Und der perfekte Abnehmer stand mit Atlético Madrid auch schon bereit, wollte Chelsea den 24-Jährigen doch ungern innerhalb der Premier League verkaufen. Mehrere Tage verbrachte Gallagher bereits in Madrid, wurde im Estadio Metropolitano bereits fotografiert. Doch noch ist der Wechsel in der Schwebe, könnte womöglich sogar ganz platzen.
So müssen die Spanier nach der Verpflichtung von Julián Álvarez von Manchester City erst einen größeren Verkauf tätigen, um den ehemaligen Kapitän der Blues aufnehmen zu können.
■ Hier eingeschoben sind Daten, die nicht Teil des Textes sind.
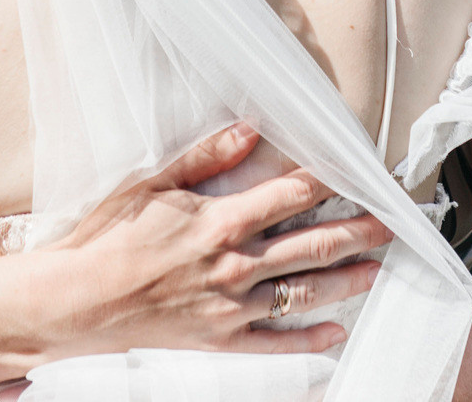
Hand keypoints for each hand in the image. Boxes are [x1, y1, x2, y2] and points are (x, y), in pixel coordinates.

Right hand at [41, 123, 390, 356]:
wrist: (78, 300)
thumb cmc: (109, 238)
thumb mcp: (152, 183)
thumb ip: (205, 156)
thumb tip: (250, 129)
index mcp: (221, 222)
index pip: (291, 196)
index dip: (331, 181)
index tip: (360, 172)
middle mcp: (234, 265)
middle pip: (312, 244)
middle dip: (358, 231)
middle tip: (393, 223)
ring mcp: (230, 307)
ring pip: (303, 291)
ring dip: (346, 279)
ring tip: (378, 269)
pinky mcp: (220, 339)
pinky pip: (275, 343)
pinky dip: (308, 338)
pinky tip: (335, 331)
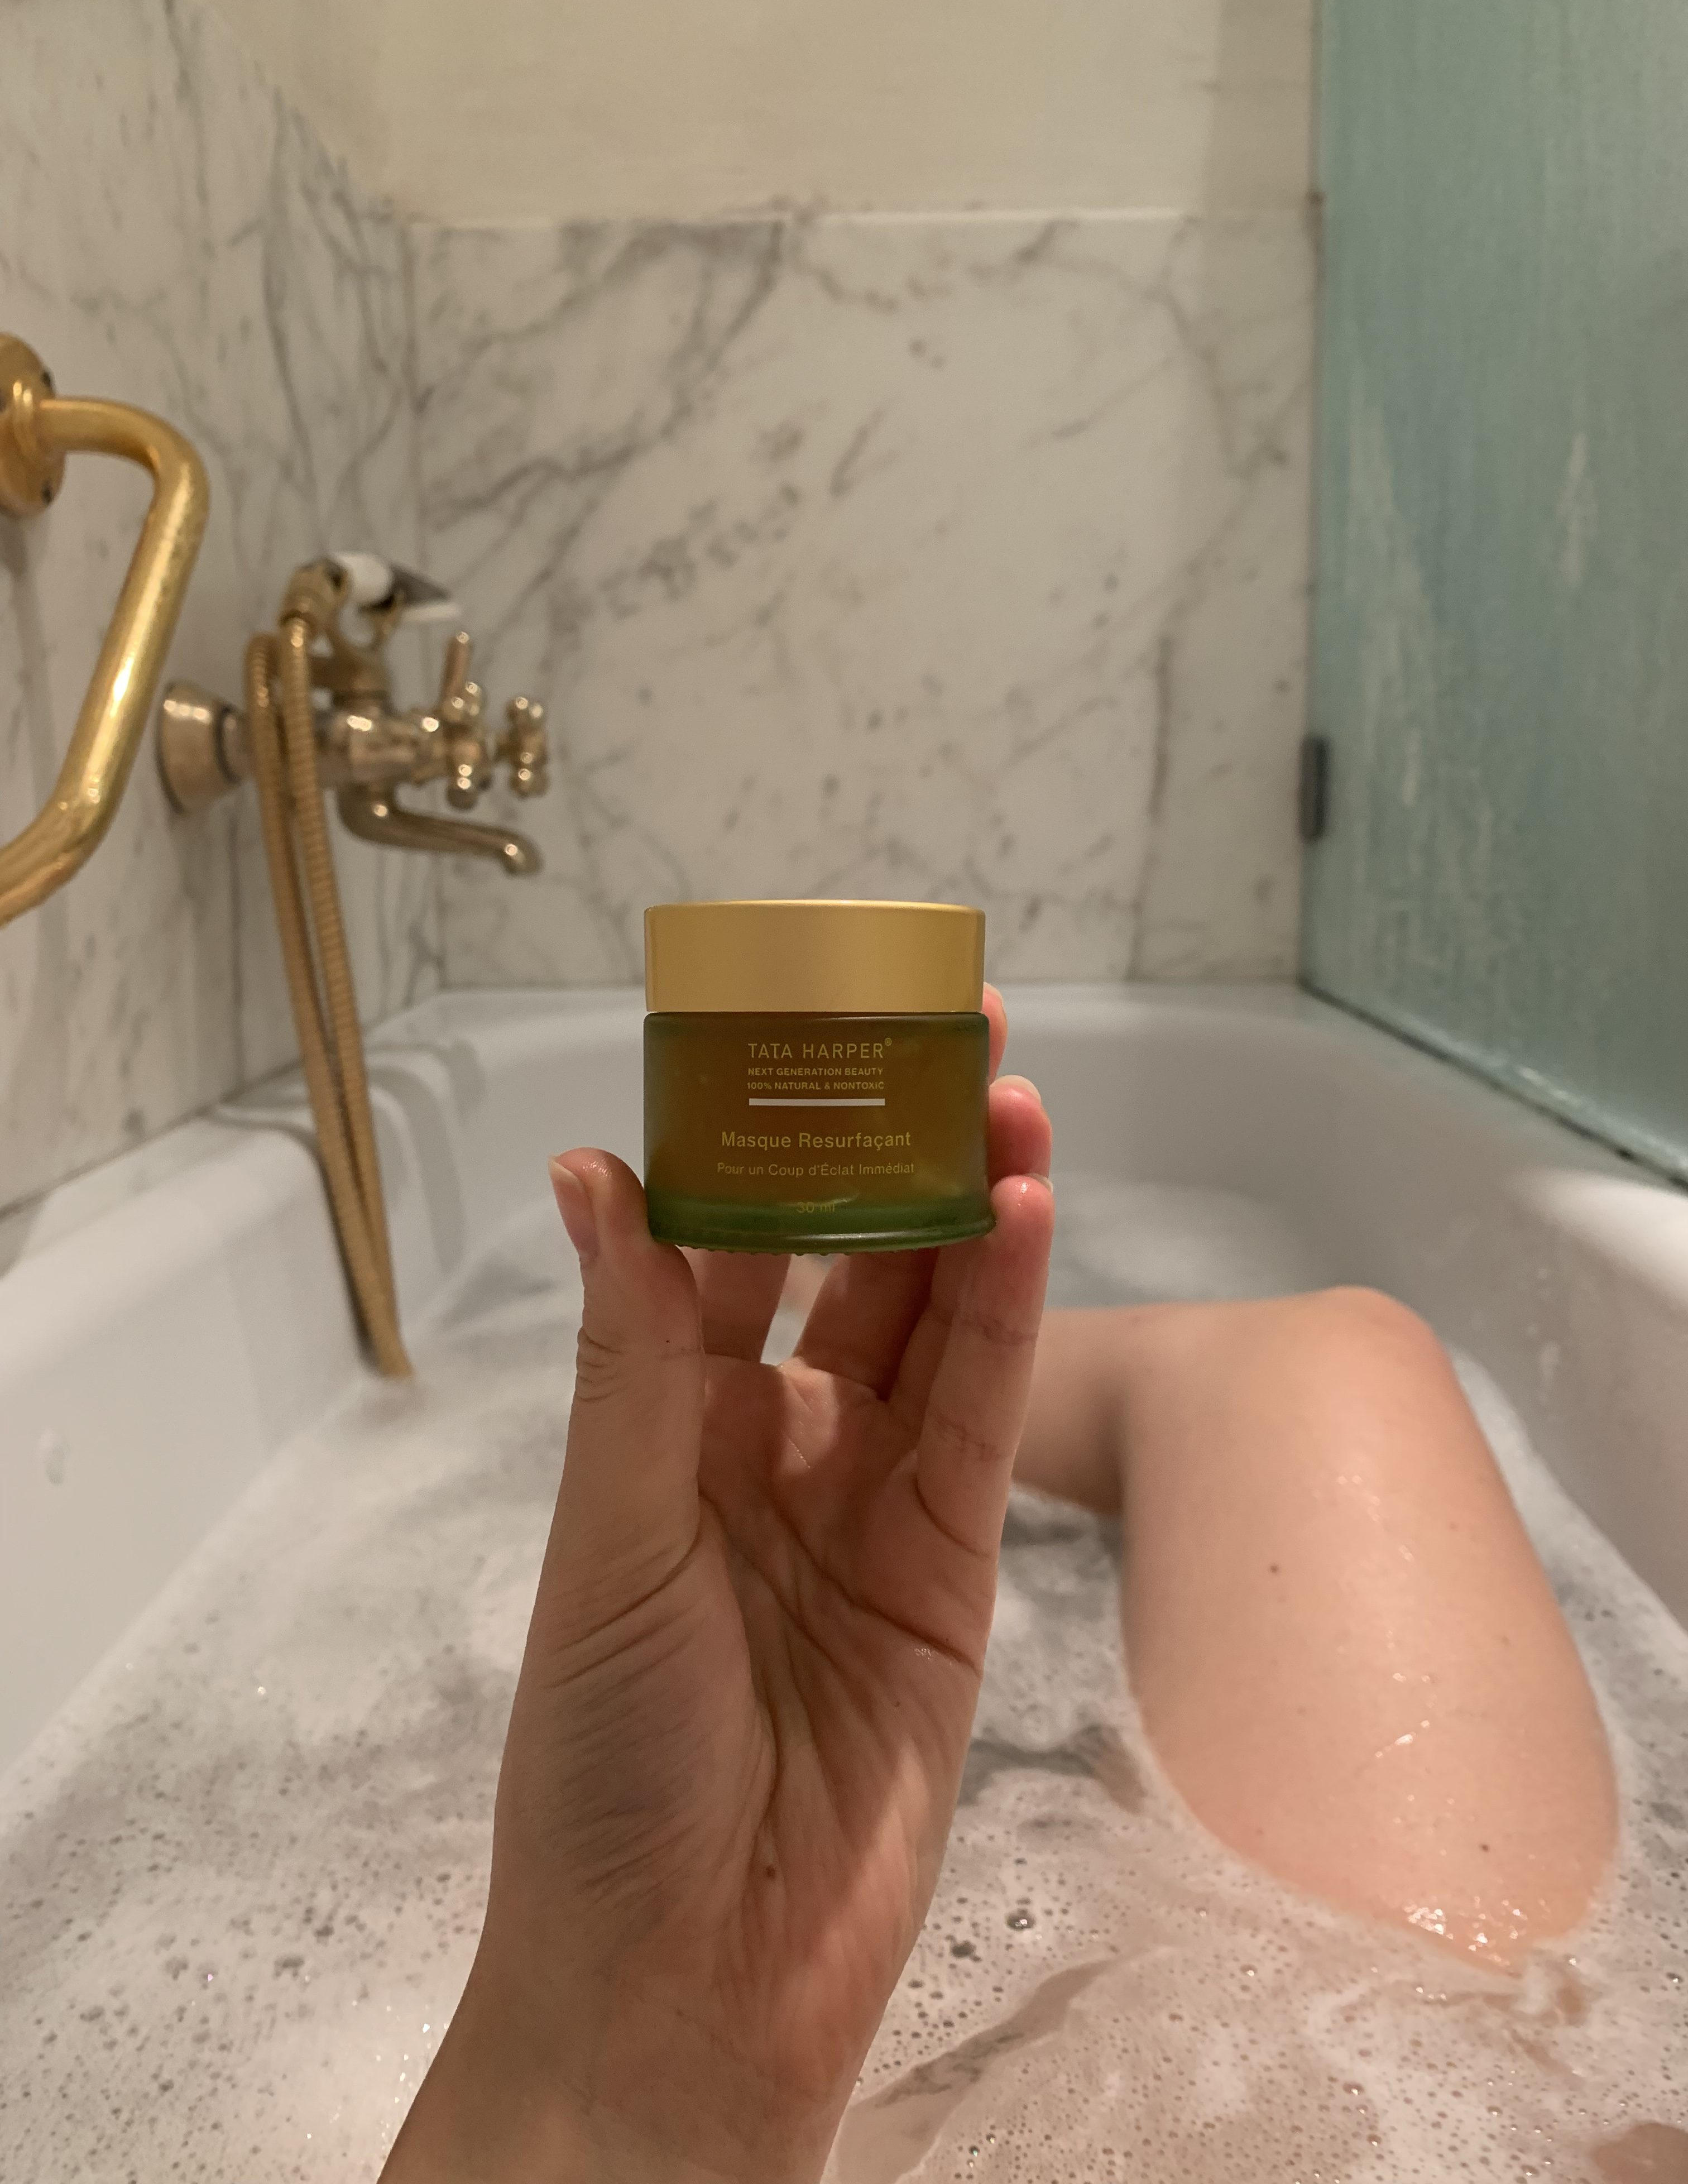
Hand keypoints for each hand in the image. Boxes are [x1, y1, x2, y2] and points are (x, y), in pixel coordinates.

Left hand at [381, 991, 1053, 2183]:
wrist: (689, 1979)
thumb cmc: (606, 1764)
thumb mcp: (610, 1536)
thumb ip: (633, 1352)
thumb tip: (596, 1173)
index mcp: (667, 1430)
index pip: (726, 1249)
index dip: (768, 1140)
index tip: (805, 1036)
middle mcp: (773, 1451)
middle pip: (850, 1269)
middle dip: (897, 1154)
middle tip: (948, 1036)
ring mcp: (869, 1508)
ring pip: (933, 1328)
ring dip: (971, 1214)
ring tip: (1007, 1098)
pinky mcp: (952, 1575)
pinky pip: (981, 1423)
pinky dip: (1009, 1320)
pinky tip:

Trainer Maresca vor großer Aufgabe
Für Neu-Trainer Maresca, der nach den jüngsten Misserfolgen wieder für Freudenstimmung an der Stamford Bridge sorgen soll, ist die Mission bei Chelsea alles andere als einfach. Bereits jetzt gibt es Gerüchte über unzufriedene Spieler.
So nahm Maresca beispielsweise Trevoh Chalobah, vergangenes Jahr noch beim FC Bayern heiß gehandelt, nicht mit auf die Vorbereitungs-Tour. Der Innenverteidiger trainiert laut The Athletic inzwischen individuell. Ein Verkauf des aussortierten Spielers gelang bislang aber nicht.
Damit nach der enttäuschenden Saison 2023/24, in der am Ende nur Tabellenplatz sechs zu Buche stand, wieder Erfolge zurückkehren, muss sich bis zum Ende der Transferperiode am 30. August noch einiges tun.
Ein aufgeblähter Kader mit mehr als 40 Spielern verspricht in jedem Fall nicht allzu viel Erfolg.